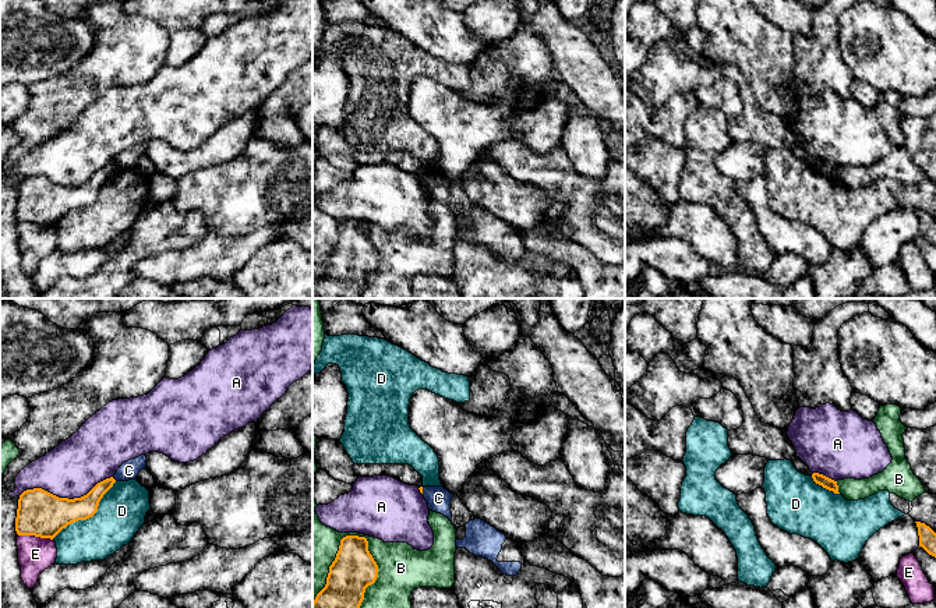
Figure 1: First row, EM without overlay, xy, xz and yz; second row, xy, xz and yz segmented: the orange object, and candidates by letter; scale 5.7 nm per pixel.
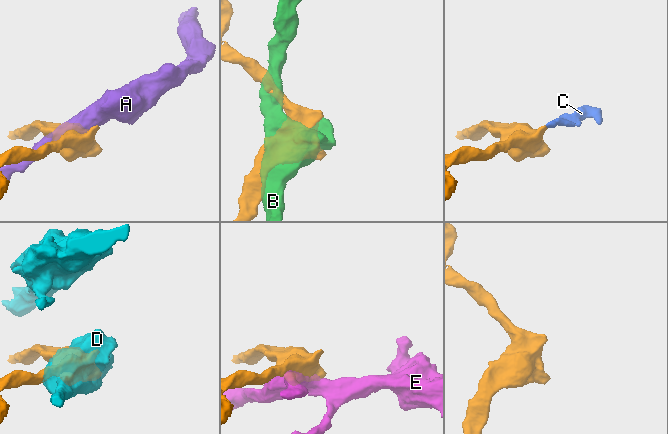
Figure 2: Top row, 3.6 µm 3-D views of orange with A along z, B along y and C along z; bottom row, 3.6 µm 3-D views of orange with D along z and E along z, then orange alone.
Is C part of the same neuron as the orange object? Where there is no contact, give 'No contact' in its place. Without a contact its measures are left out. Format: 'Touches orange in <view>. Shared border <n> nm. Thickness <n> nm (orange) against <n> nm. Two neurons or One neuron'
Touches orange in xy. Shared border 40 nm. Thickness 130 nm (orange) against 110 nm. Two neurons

────────────────

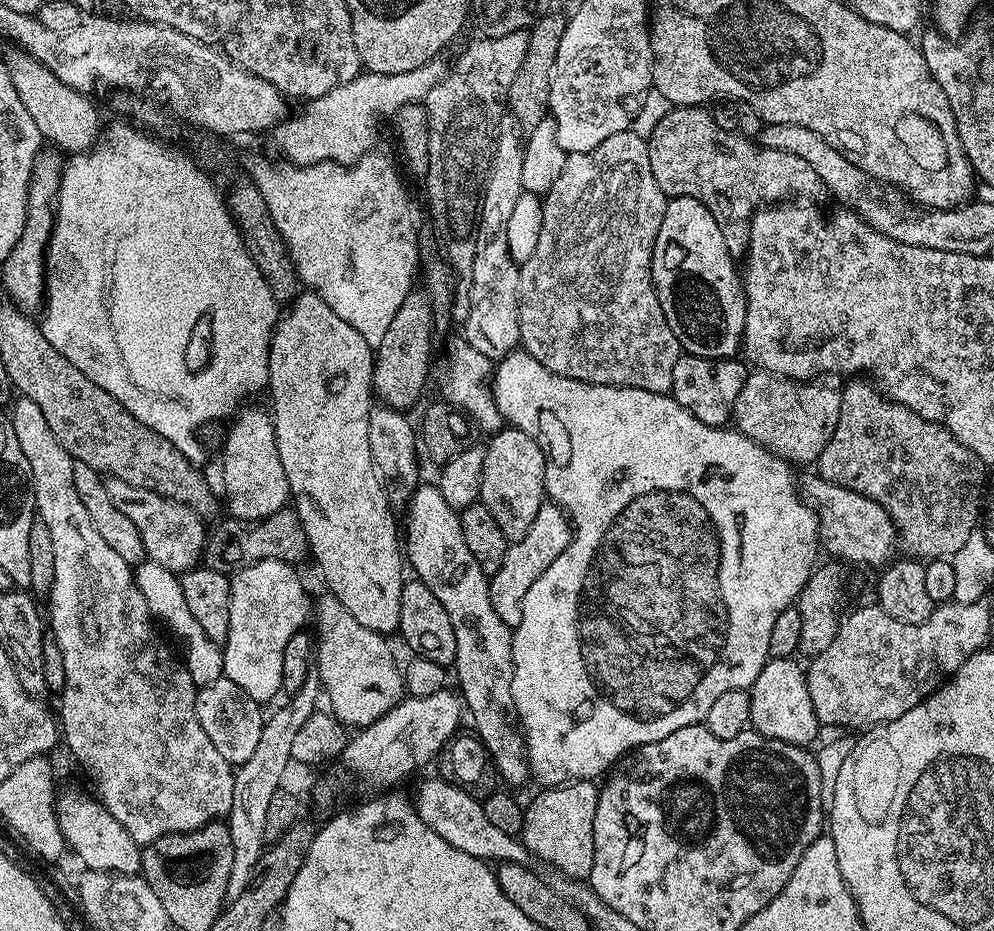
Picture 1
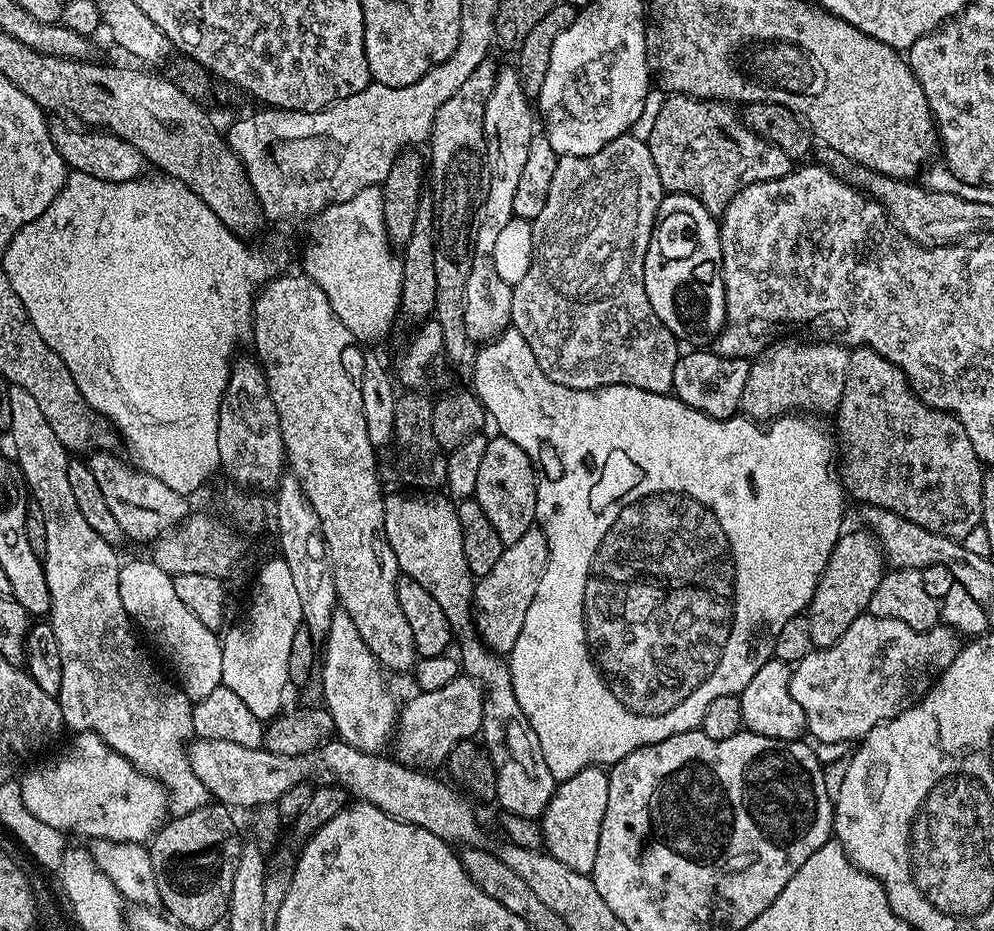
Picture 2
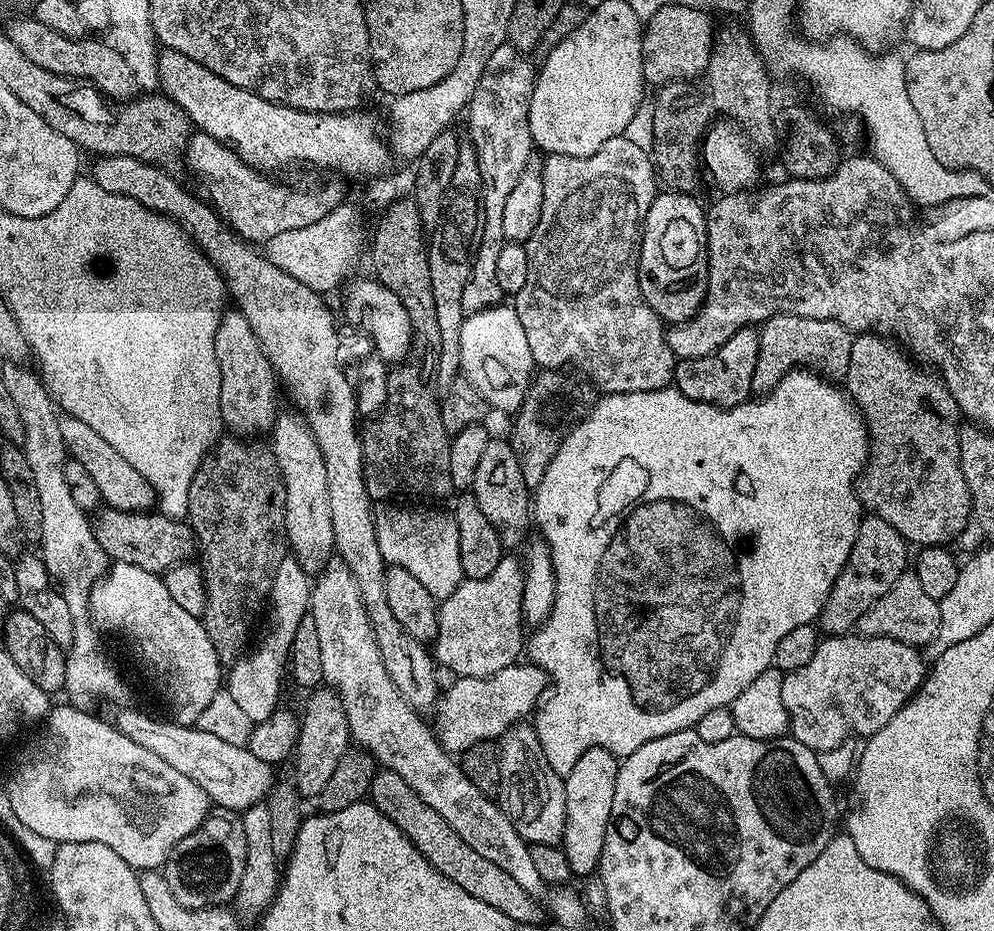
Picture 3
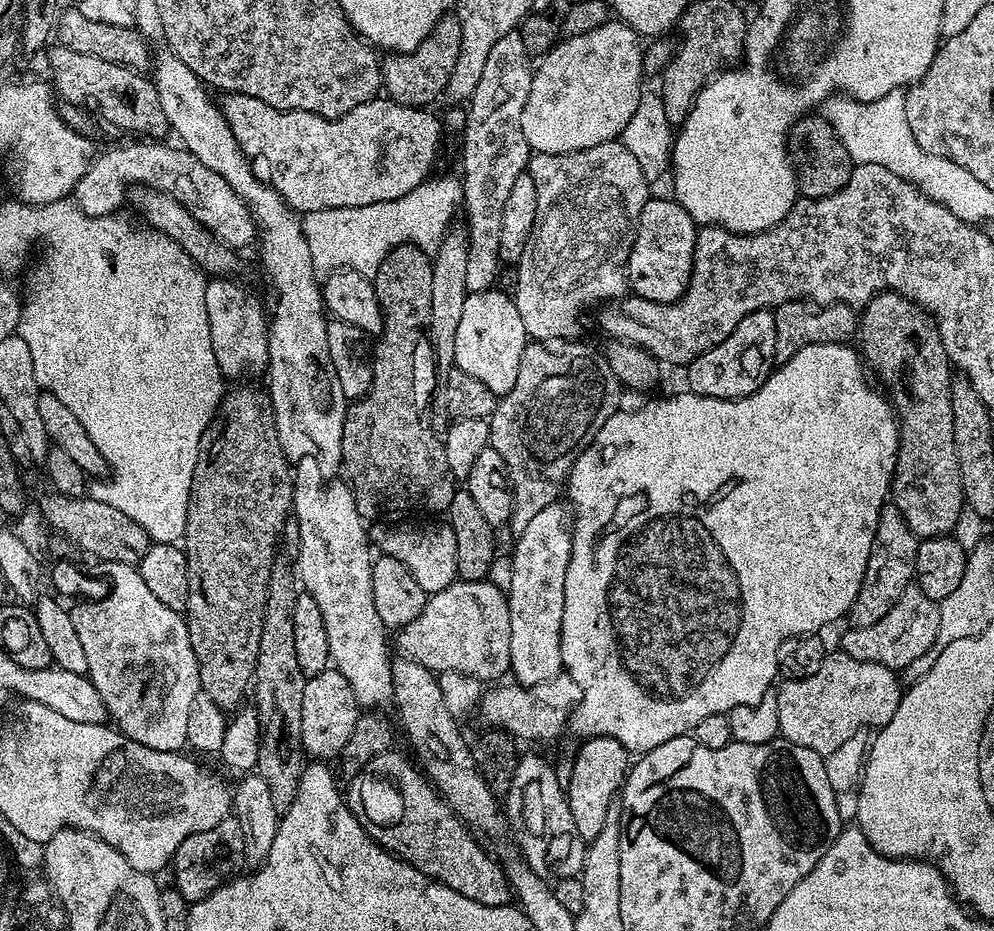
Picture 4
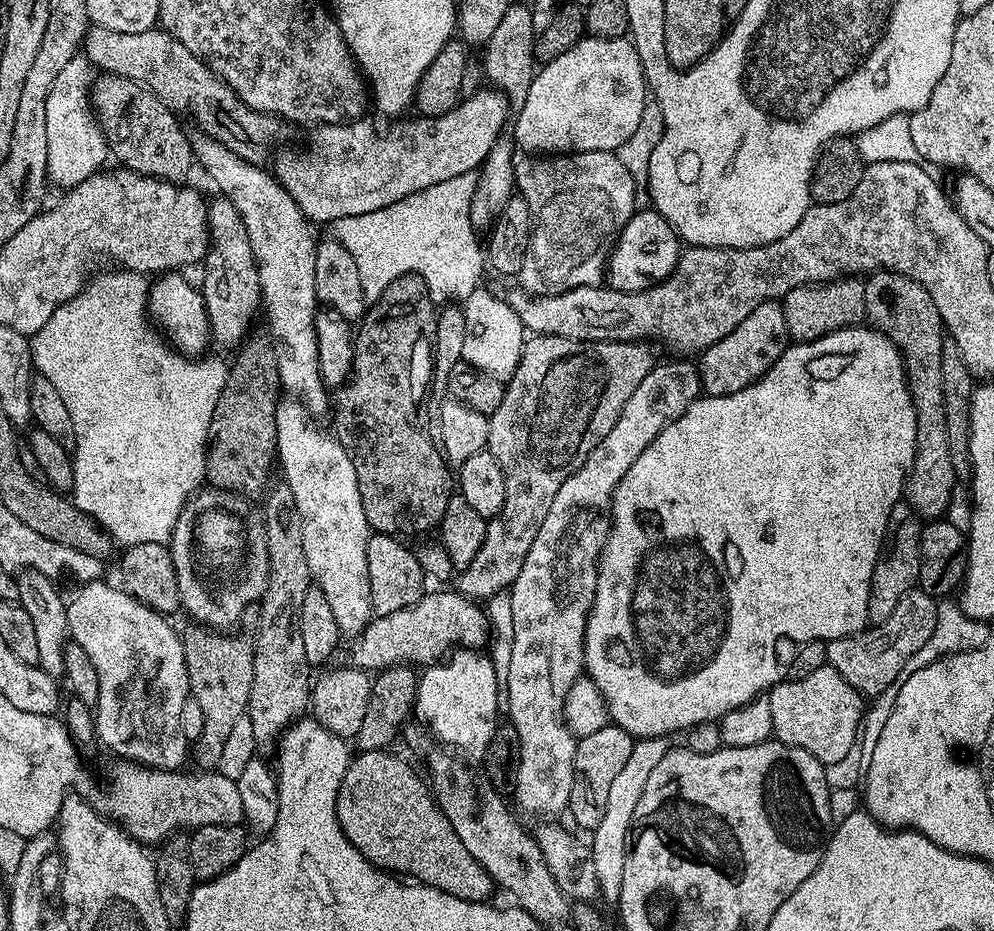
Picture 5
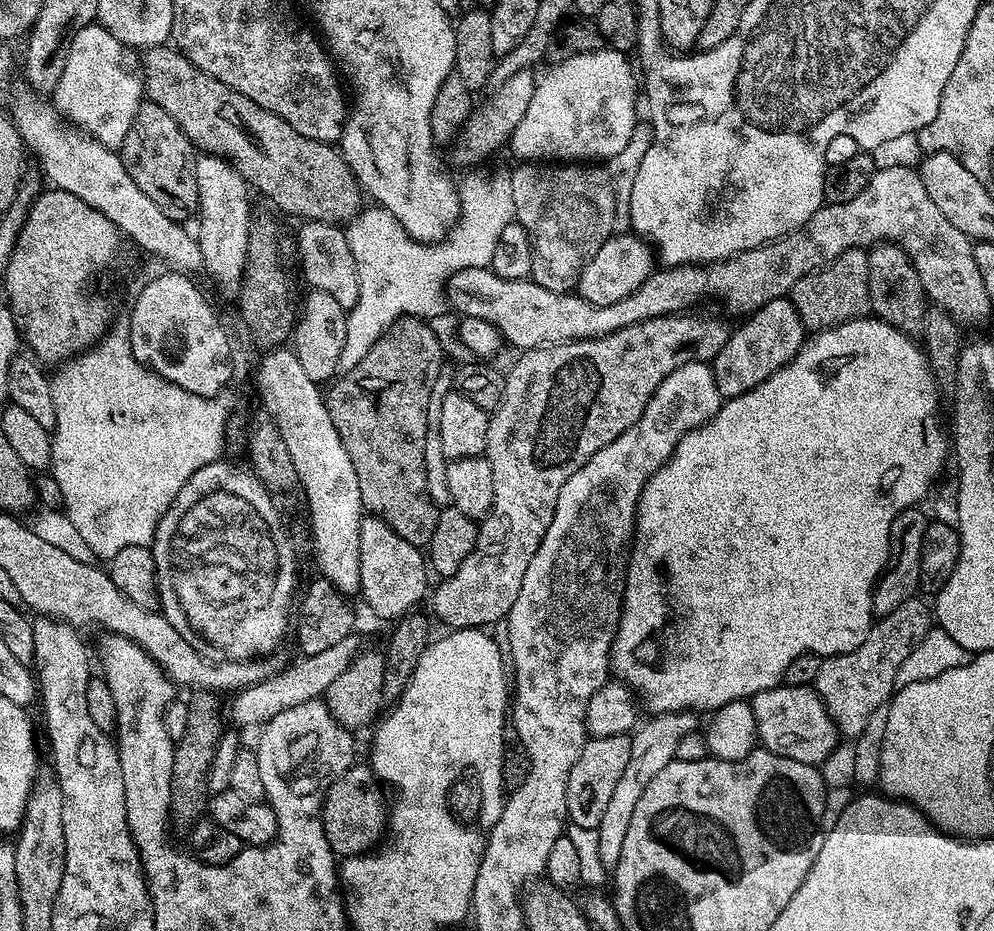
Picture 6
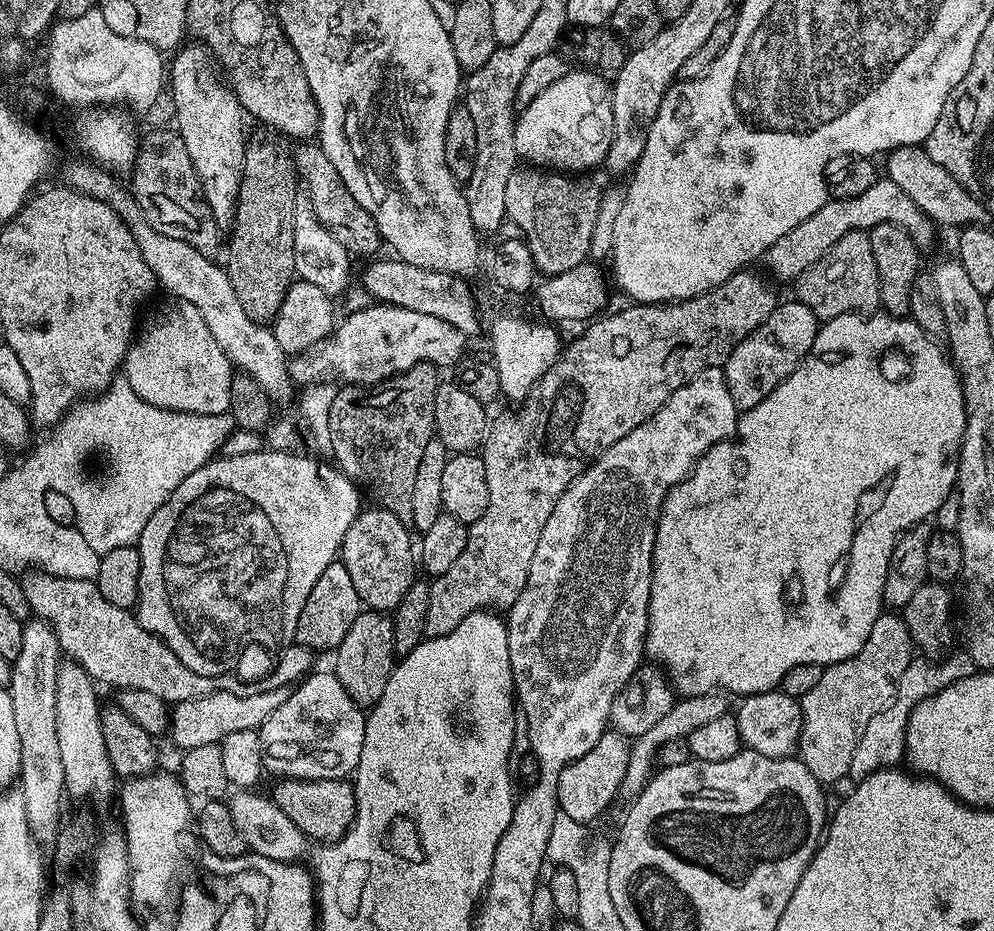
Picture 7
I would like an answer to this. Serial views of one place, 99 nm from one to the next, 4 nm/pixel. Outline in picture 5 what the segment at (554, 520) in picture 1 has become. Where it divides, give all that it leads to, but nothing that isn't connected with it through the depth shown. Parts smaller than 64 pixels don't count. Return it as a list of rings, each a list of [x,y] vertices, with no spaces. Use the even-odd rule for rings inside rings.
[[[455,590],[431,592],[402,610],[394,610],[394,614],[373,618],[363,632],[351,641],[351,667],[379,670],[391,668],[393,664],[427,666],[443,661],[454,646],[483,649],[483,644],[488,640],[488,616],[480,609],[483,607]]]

────────────────

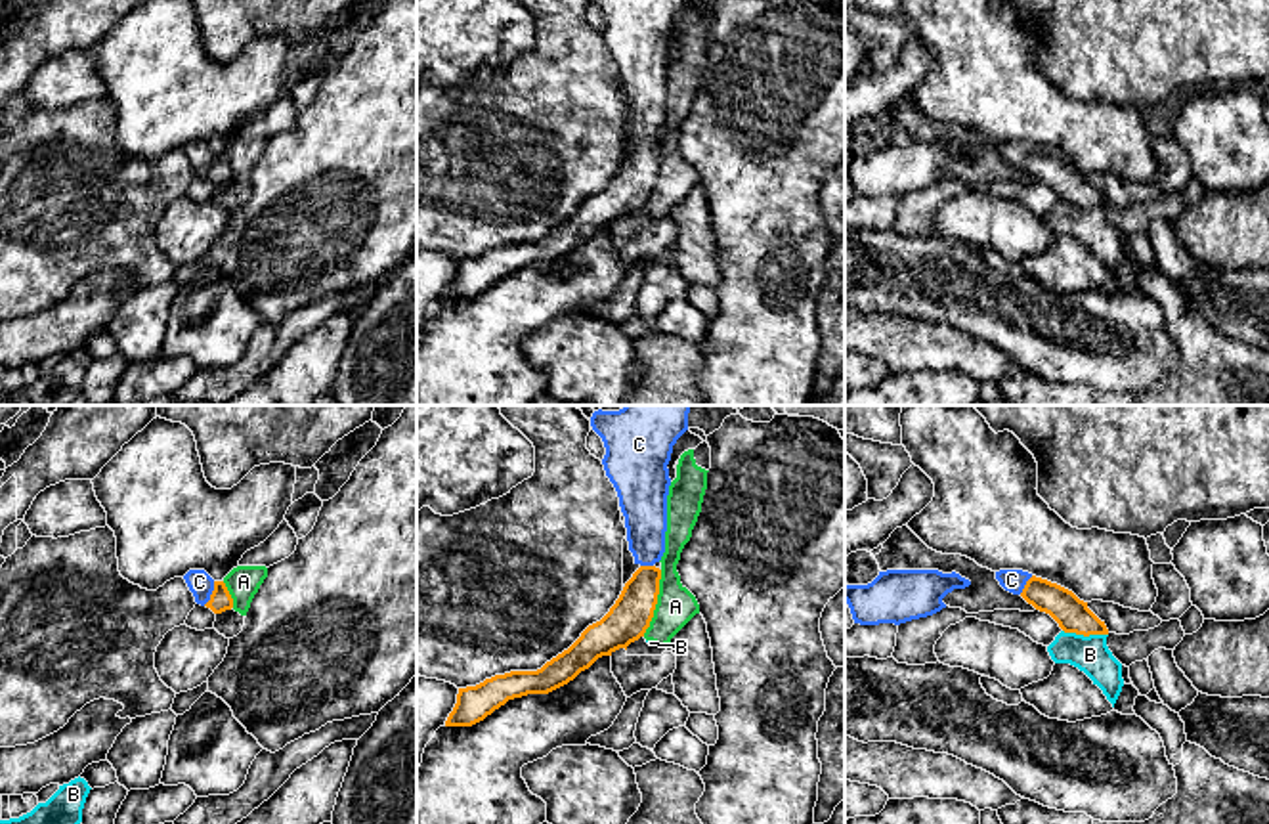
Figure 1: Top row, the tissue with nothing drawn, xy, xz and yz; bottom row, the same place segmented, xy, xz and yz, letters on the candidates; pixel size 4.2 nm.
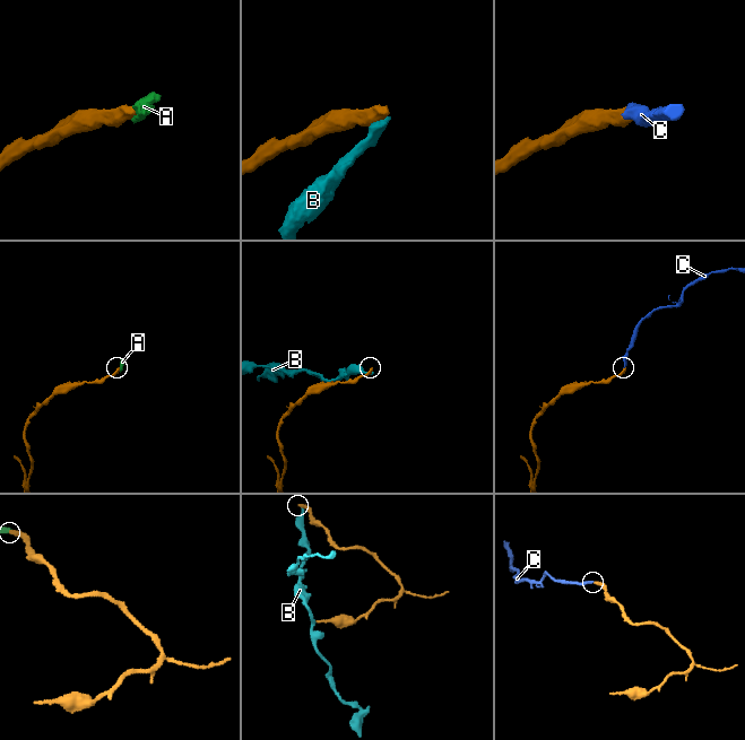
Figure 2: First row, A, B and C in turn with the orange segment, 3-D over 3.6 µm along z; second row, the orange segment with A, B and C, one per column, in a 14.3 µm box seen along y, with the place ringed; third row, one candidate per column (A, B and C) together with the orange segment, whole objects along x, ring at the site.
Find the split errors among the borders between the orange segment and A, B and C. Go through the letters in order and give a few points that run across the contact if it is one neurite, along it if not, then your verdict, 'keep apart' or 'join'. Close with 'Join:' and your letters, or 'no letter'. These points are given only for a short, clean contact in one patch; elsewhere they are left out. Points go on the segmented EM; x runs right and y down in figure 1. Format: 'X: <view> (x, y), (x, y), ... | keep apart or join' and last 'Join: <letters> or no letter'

────────────────

**TASK DIRECTIONS:**
Filter the listing for the word "bottom" and copy each line that has it.

**EXERCISE SOLUTION:**
Figure 2: Top row, 3.6 µm 3-D views of orange with A along z, B along y and C along z; bottom row, 3.6 µm 3-D views of orange with D along z and E along z, then orange alone.
Figure 1: Top row, the tissue with nothing drawn, xy, xz and yz; bottom row, the same place segmented, xy, xz and yz, letters on the candidates; pixel size 4.2 nm.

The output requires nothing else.